Unlike the third floor, the stairwell to four was completely clear, and Ethan radioed the same from the elevator shaft. That meant Dunmar had either pulled his remaining men to the fifth floor or spread them across the fourth in ambush positions.
So, Cole did what any sensible mage would, barring nuking the place with a fireball. He formed a block of ice about the size of a fist, set it on the corridor floor, and walked it forward in short pulses to simulate footsteps. 𝚏𝕣𝐞𝗲𝐰𝕖𝐛𝐧𝕠𝕧𝚎𝚕.𝐜𝚘𝗺
The first two didn’t draw a response, but the third one did. Three ice projectiles came from three separate positions: two behind desks on the left, one from a doorway on the right. Each impact gave Cole a fix.
Graves already had the angle. He put a snowball on each of the two on the left and tagged the one on the right with his air rifle before the guy could pull back into the doorway.
That was twelve down, which meant the only one left was Dunmar himself. Cole’s team swept the rest of the fourth floor to confirm, and they’d gotten about halfway through when Dunmar made his move.
Dunmar got Mack on the landing between four and five. He’d been waiting just around the corner, then tackled Mack clean off his feet and stuffed a snowball in his chest. Cole had his wand up but couldn’t take the shot with Mack tangled in the way, and by the time Dunmar rolled off, he’d already tagged Elina with his rifle.

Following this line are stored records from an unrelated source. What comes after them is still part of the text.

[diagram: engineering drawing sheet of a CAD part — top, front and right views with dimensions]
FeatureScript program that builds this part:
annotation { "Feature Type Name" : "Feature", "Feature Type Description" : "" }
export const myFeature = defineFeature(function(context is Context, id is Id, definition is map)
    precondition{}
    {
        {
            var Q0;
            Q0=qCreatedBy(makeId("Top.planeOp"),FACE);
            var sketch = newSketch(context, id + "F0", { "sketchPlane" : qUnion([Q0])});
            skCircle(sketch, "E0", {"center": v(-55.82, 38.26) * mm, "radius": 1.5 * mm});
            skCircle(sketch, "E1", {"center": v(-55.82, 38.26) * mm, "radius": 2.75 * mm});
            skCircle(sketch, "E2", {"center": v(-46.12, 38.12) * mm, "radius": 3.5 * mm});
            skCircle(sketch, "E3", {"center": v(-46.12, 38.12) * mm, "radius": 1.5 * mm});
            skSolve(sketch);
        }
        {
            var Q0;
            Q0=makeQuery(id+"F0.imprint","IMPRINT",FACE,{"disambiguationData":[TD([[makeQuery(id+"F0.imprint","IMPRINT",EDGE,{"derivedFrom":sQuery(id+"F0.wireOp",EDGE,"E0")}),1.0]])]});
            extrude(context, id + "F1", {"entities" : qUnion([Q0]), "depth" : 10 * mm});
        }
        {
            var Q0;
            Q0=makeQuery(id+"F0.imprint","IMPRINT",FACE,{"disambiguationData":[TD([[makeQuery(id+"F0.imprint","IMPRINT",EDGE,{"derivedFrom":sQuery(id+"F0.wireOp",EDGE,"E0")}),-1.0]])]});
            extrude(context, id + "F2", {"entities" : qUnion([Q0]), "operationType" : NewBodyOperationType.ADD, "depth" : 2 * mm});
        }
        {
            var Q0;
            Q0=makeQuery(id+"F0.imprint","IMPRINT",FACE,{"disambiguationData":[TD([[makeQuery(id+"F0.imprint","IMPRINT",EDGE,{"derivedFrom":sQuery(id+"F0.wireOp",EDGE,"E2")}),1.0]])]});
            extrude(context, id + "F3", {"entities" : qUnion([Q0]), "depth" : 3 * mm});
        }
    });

Cole put a snowball on him before he could line up a third, but the damage was done: two down in what couldn’t have been more than a second.
Dunmar looked down at the impact, then up at Cole. He smiled. “Well placed, sir.”
“You too, Sergeant. That was a hell of a play.”
They headed back down to the lobby, where both teams had already started gathering. Cole gave it a minute for everyone to settle, then addressed the group.
“Good work, all of you. Take a breather for now. We’ll keep running variations through tomorrow, then get ready for the real deal.”